* _INFORMATION SHOWN_:

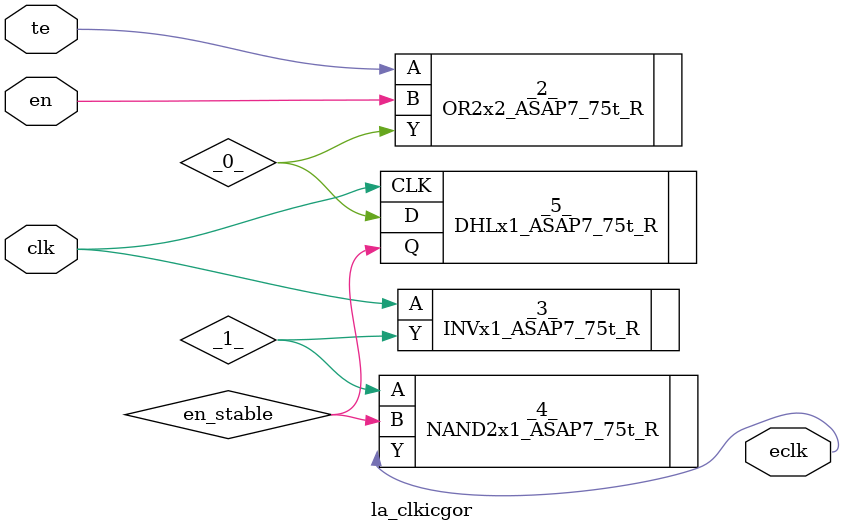
<source format=v>

/* Generated by Yosys 0.40 (git sha1 a1bb0255d, g++ 11.4.0-1ubuntu1~22.04 -fPIC -Os) */

module la_clkicgor(clk, te, en, eclk);
  wire _0_;
  wire _1_;
  input clk;
  wire clk;
  output eclk;
  wire eclk;
  input en;
  wire en;
  wire en_stable;
  input te;
  wire te;
  OR2x2_ASAP7_75t_R _2_ (
    .A(te),
    .B(en),
    .Y(_0_)
  );
  INVx1_ASAP7_75t_R _3_ (
    .A(clk),
    .Y(_1_)
  );
  NAND2x1_ASAP7_75t_R _4_ (
    .A(_1_),
    .B(en_stable),
    .Y(eclk)
  );
  DHLx1_ASAP7_75t_R _5_ (
    .CLK(clk),
    .D(_0_),
    .Q(en_stable)
  );
endmodule

</source>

* _REQUEST_:
Provide the number of lines in the records above containing the string "eclk", and write nothing more.

* _RESPONSE BOX_:
4